Spark cluster nodes run the Tencent Spark application and MemVerge software. Spark accelerators store source data for the Spark Cluster nodes and also intermediate calculation results called Resilient Distributed Dataset (RDD) and Shuffle data.

Shuffle dance

Shuffling is a process of redistributing data needed by the Spark application cluster nodes. It can mean data has to move between different Spark application servers.

If the shuffle data is held in a single and external virtual pool it doesn’t have to actually move. It just gets remapped to a different server, which is much quicker than a data movement.

A Spark Accelerator cluster looks like this architecturally:

Individual accelerator nodes – called compute nodes in the diagram – use Optane DC Persistent Memory and standard DRAM. They present a pool of persistent memory through Spark adapters to the Spark accelerator nodes.
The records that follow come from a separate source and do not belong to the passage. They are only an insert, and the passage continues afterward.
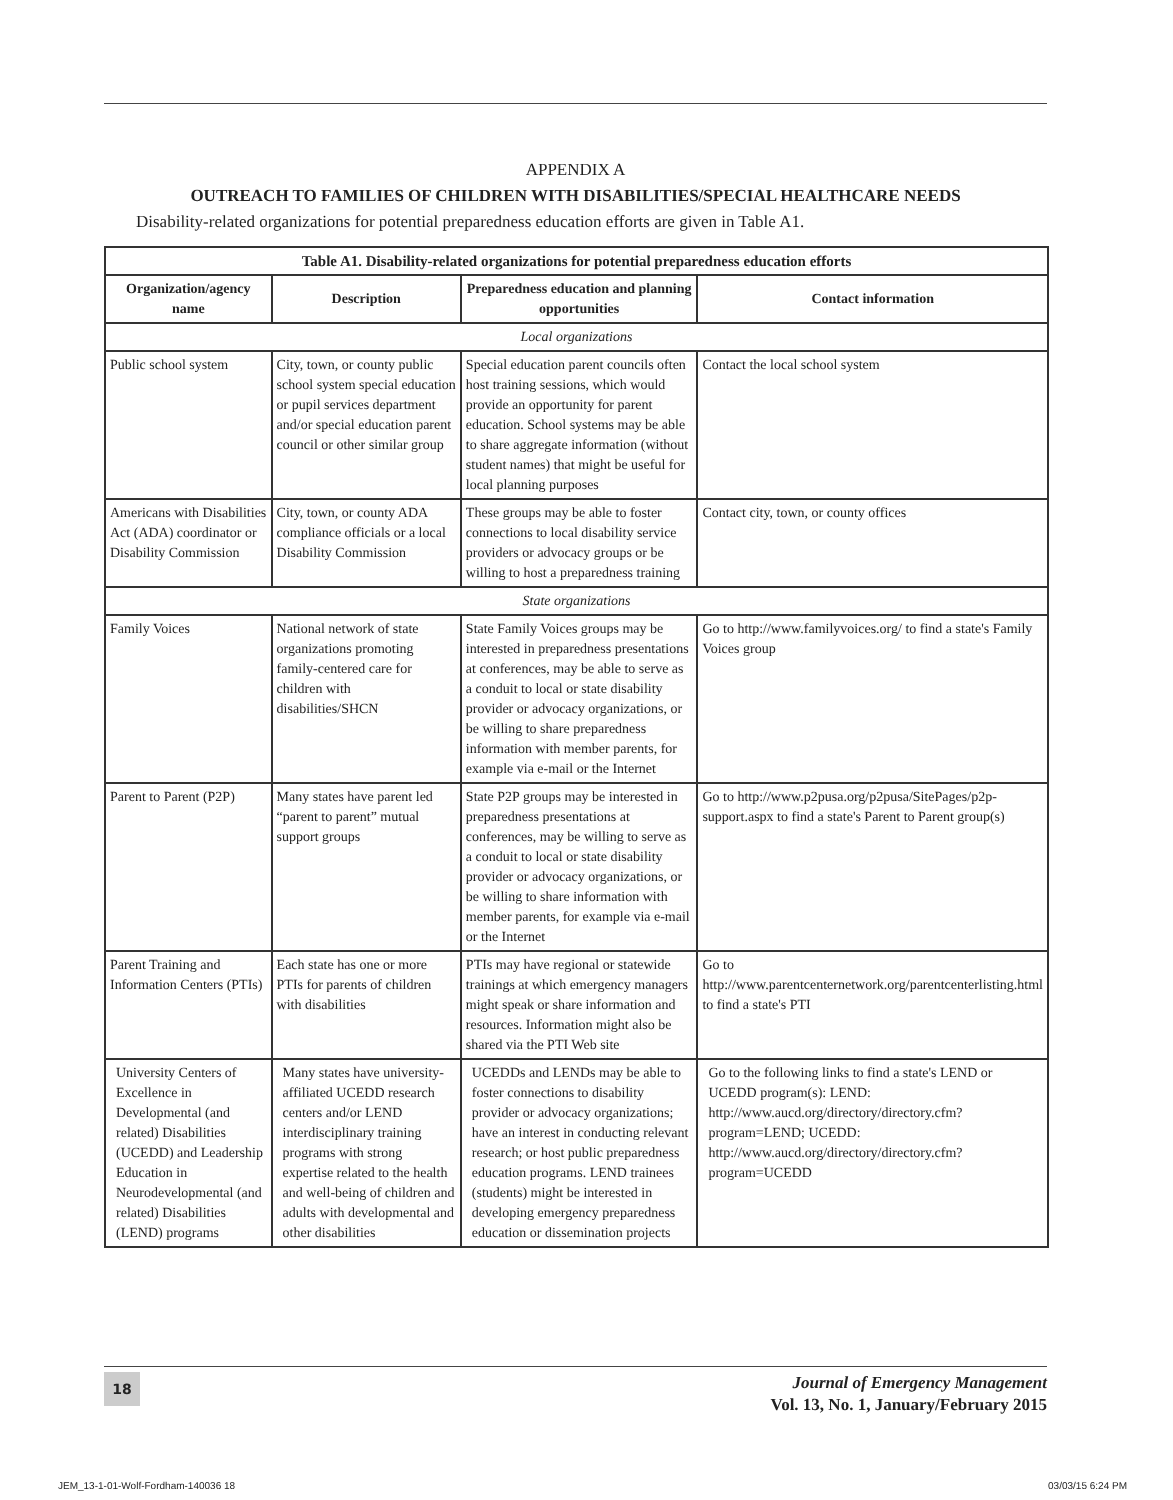APPENDIX A
OUTREACH TO FAMILIES OF CHILDREN WITH DISABILITIES/SPECIAL HEALTHCARE NEEDS
Disability-related organizations for potential preparedness education efforts are given in Table A1.
| Table A1. Disability-related organizations for potential preparedness education efforts | | | |
| Organization/agency name | Description | Preparedness education and planning opportunities | Contact information |
| Local organizations | | | |
| Public school system | City, town, or county public school system special education or pupil services department and/or special education parent council or other similar group | Special education parent councils often host training sessions, which would provide an opportunity for parent education. School systems may be able to share aggregate information (without student names) that might be useful for local planning purposes | Contact the local school system |
| Americans with Disabilities Act (ADA) coordinator or Disability Commission | City, town, or county ADA compliance officials or a local Disability Commission | These groups may be able to foster connections to local disability service providers or advocacy groups or be willing to host a preparedness training | Contact city, town, or county offices |
| State organizations | | | |
| Family Voices | National network of state organizations promoting family-centered care for children with disabilities/SHCN | State Family Voices groups may be interested in preparedness presentations at conferences, may be able to serve as a conduit to local or state disability provider or advocacy organizations, or be willing to share preparedness information with member parents, for example via e-mail or the Internet | Go to http://www.familyvoices.org/ to find a state's Family Voices group |
| Parent to Parent (P2P) | Many states have parent led “parent to parent” mutual support groups | State P2P groups may be interested in preparedness presentations at conferences, may be willing to serve as a conduit to local or state disability provider or advocacy organizations, or be willing to share information with member parents, for example via e-mail or the Internet | Go to http://www.p2pusa.org/p2pusa/SitePages/p2p-support.aspx to find a state's Parent to Parent group(s) |
| Parent Training and Information Centers (PTIs) | Each state has one or more PTIs for parents of children with disabilities | PTIs may have regional or statewide trainings at which emergency managers might speak or share information and resources. Information might also be shared via the PTI Web site | Go to http://www.parentcenternetwork.org/parentcenterlisting.html to find a state's PTI |
| University Centers of Excellence in Developmental (and related) Disabilities (UCEDD) and Leadership Education in Neurodevelopmental (and related) Disabilities (LEND) programs | Many states have university-affiliated UCEDD research centers and/or LEND interdisciplinary training programs with strong expertise related to the health and well-being of children and adults with developmental and other disabilities | UCEDDs and LENDs may be able to foster connections to disability provider or advocacy organizations; have an interest in conducting relevant research; or host public preparedness education programs. LEND trainees (students) might be interested in developing emergency preparedness education or dissemination projects | Go to the following links to find a state's LEND or UCEDD program(s): LEND: http://www.aucd.org/directory/directory.cfm?program=LEND; UCEDD: http://www.aucd.org/directory/directory.cfm?program=UCEDD |
18
Journal of Emergency Management
Vol. 13, No. 1, January/February 2015
JEM_13-1-01-Wolf-Fordham-140036 18
03/03/15 6:24 PM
Each accelerator node has 12 x Optane DIMMs:

Accelerator node Optane DIMMs

That number fits the 2-socket Cascade Lake AP Optane DIMM server configuration we are already familiar with.

Times table

Yue Li

In response to an audience question at the Summit, the MemVerge presenter, co-founder Yue Li, declined to say if the Spark cluster nodes accessed the accelerator nodes using RDMA. Blocks & Files thinks the company uses an RDMA-class access method to enable the accelerator to out-speed local drives in the cluster nodes.

Yue Li gave three performance examples in his presentation. First, a HiBench wordcount time run, with a 610GB data set, took 10 minutes using a 5-node Spark cluster with local SSDs while the PMEM-based Spark accelerator node took 2.2 minutes.

Second, persisting RDD data to a local hard drive took roughly a third longer than putting it in the remote PMEM pool formed by the Spark accelerators.

Third, shuffling data was also faster with the remote PMEM than local disk drives.

Asked why not simply put Optane drives in the Spark Cluster nodes, Yue Li said there could be a 1,000 or more such nodes, which makes it expensive and challenging. It is simpler and less expensive to build a single shared external PMEM resource, he said.

MemVerge is developing its technology with Intel’s help and in partnership with ecommerce powerhouse Tencent which has a Cloud Data Warehouse.